So what’s a young boy to do?
Eight years old and a well meaning relative hands you a beaten up second hand guitar. Little did they know what effect this simple act would have on the young and impressionable Kevin – but not in the way you might think. Armed with said guitar and a copy of Bert Weedon’s ‘Play In A Day’ best seller, Kevin set forth to the Bobby Shaftoe page and attempted the tabs and chords shown …
After 20 minutes of this he gave up. Strange… it just didn’t sound like Bobby Shaftoe. What WAS the problem? Did he lack any natural ear for a tune? (maybe) Were his hands too big for the chords? …too small maybe?No. Coming from a non-instrument playing family, he’d just naturally picked up his guitar in the ‘Lefty’ or ‘Southpaw’ style. He was (and still is) in fact what is known as an ‘awkward’ guitar player and didn’t realise the strings and the chords needed to be reversed right-to-left.The guitar went back in it’s box under the bed.One year later, and with an upside-down, re-strung guitar and new resolve, he set upon Bobby Shaftoe and all was well with the world of Small Folk.
At school his drama teacher owned a large open tape reel to reel recorder, on which he would record sound effects for the school plays. So along with his love of music, synths and guitars, the recording process became of much more interest, and at 14 years old he employed two mono cassette tape recorders as his ‘sound on sound’ multi-recording setup until he could afford something better years later.

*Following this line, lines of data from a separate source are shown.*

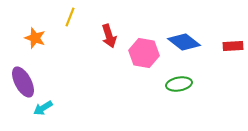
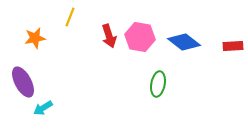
orange star: rotated 30 degrees counterclockwise
pink hexagon: moved 4 px left, 16 px up
green ellipse: moved 21 px left; rotated 70 degrees counterclockwise
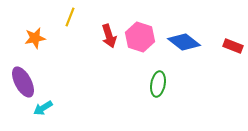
pink hexagon: rotated 8 degrees clockwise
red rectangle: rotated 24 degrees clockwise
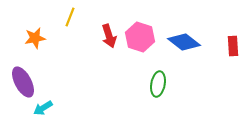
red rectangle: rotated 66 degrees clockwise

Forty two years on and the flame still burns brightly, if occasionally turned down to slightly less than eleven. From the humble beginnings of playing along to Pink Floyd and Mike Oldfield to performing live at the Albert Hall with his band ‘An American in Paris’ in the 1980’s, Kevin still can’t put that guitar down (although not the same one he started with).

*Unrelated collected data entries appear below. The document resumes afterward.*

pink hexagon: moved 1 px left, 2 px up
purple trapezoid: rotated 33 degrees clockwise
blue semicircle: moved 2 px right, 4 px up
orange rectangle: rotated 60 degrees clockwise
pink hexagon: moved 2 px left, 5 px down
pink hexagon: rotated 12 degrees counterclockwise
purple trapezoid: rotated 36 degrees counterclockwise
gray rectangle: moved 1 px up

Along the way he’s done the odd bit of session work, been played on the radio and appeared on MTV Italy’s San Remo Rock Festival. He’s recorded at Jimmy Page’s Studios and played the original Marquee Club in London. And… wait for it…been awarded his Blue Peter Badge for the band’s contribution to raising money for the ‘Appeal for Kampuchea [Cambodia] in 1988.
The band broke up in typical Spinal Tap style in 1990 while still signed to Bill Wyman’s (Rolling Stones) record label – but this didn’t stop the creative process. After a brief hiatus, Kevin continued writing and recording and produced two solo albums under the name of ‘Big Blue Car’ (bigbluecar.co.uk) of which samples can be found at his myspace internet site (www.myspace.com/bigbluecarmusic).
All this sounds like a full time career, but surprisingly it’s not what pays the bills. As part of the creative mix, Kevin is a successful Graphic Designer with his own company Arc-Digital (arc-digital.co.uk). He continues to write and play when the moment allows. He has recently helped form LUXX (luxxband.com) to let him do one of the things he loves best, perform great music in front of an appreciative audience.
So what’s been the highlight so far? Well there had been so many – especially meeting well known people you admire, who turn out to be ‘decent and down-to-earth’. But according to Kevin one of the highlights was “sitting down of an evening and watching ‘Spinal Tap’ for the first time with Bill Wyman of the Rolling Stones at one of his houses (Gedding Hall, in Suffolk – formerly owned by the Kray twins), around the time that we were first signed to his record label”.
Phewwwww, I’m worn out just from writing it down!